Provided entries:
════

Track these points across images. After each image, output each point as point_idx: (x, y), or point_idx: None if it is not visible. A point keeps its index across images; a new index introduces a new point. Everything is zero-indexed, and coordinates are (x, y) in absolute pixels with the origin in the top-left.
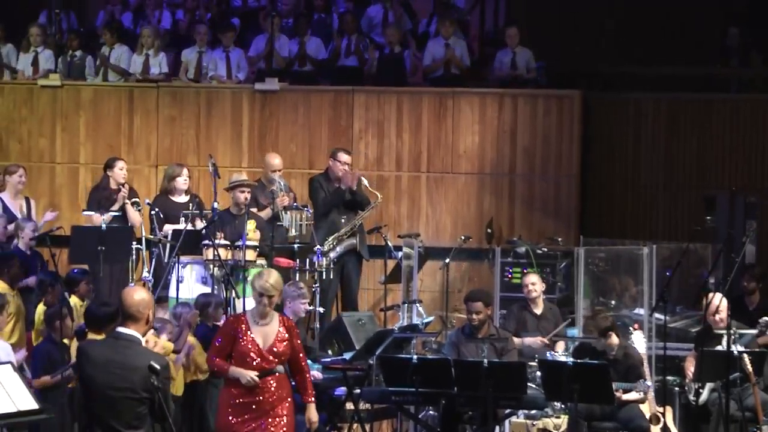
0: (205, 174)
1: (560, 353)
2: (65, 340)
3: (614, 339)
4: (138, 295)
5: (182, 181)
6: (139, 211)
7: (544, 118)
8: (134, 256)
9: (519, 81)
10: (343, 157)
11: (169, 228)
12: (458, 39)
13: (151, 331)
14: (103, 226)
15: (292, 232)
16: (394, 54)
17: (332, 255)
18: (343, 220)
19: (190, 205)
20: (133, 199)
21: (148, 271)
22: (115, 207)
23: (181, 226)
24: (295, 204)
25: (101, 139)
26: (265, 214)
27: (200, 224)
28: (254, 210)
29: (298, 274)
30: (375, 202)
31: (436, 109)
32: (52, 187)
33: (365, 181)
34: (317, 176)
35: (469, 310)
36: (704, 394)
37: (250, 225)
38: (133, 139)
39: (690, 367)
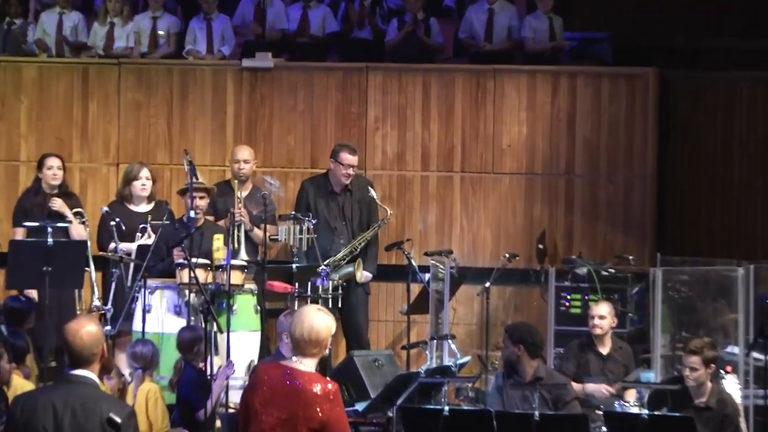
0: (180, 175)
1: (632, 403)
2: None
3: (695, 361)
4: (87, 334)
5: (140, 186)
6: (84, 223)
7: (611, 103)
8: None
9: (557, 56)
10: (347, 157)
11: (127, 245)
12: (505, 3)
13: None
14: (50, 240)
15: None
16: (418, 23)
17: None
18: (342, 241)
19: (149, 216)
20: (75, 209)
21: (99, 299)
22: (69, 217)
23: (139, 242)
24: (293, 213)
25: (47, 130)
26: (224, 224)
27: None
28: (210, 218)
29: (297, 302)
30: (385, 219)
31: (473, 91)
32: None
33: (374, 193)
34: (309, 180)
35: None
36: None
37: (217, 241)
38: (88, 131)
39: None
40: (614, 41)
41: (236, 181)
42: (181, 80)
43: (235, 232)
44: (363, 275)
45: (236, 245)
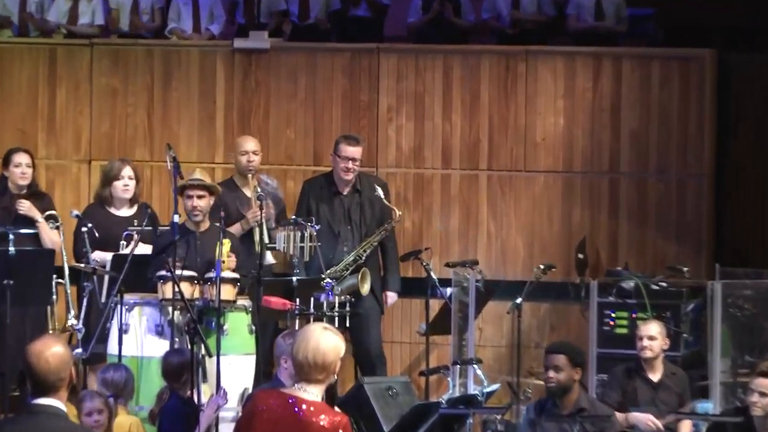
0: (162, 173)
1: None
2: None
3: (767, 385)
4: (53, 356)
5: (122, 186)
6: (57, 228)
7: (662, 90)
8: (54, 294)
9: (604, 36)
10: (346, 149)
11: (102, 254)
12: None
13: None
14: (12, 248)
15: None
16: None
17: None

════

What to produce:
Copy the entries above verbatim. Pictures do not belong in the copy.

Problem solution:
Track these points across images. After each image, output each point as point_idx: (x, y), or point_idx: None if it is not visible. A point keeps its index across images; a new index introduces a new point. Everything is zero-indexed, and coordinates are (x, y) in absolute pixels with the origin in the top-left.
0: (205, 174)
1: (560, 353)
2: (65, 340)
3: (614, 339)
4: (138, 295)
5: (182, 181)
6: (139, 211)
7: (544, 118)
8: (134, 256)
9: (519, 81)
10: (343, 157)
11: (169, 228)
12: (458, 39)
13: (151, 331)
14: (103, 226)
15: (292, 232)
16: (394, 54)
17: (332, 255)
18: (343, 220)
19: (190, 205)
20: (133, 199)
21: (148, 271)
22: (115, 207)
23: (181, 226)
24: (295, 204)
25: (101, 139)
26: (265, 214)
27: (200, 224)
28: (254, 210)
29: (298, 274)
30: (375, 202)
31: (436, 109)
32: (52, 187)
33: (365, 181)
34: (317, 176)
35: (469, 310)
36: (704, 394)
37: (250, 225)
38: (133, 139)
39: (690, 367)
0: (180, 175)
1: (632, 403)
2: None
3: (695, 361)
4: (87, 334)
5: (140, 186)
6: (84, 223)
7: (611, 103)
8: None
9: (557, 56)
10: (347, 157)
11: (127, 245)
12: (505, 3)
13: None
14: (50, 240)
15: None
16: (418, 23)
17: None
18: (342, 241)
19: (149, 216)
20: (75, 209)
21: (99, 299)
22: (69, 217)
23: (139, 242)
24: (293, 213)
25: (47, 130)
26: (224, 224)
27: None
28: (210, 218)
29: (297, 302)
30: (385, 219)
31: (473, 91)
32: None
33: (374, 193)
34: (309, 180)
35: None
36: None
37: (217, 241)
38: (88, 131)
39: None
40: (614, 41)
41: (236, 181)
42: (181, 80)
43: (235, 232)
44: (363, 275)
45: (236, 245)
0: (162, 173)
1: None
2: None
3: (767, 385)
4: (53, 356)
5: (122, 186)
6: (57, 228)
7: (662, 90)
8: (54, 294)
9: (604, 36)
10: (346, 149)
11: (102, 254)
12: None
13: None
14: (12, 248)
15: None
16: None
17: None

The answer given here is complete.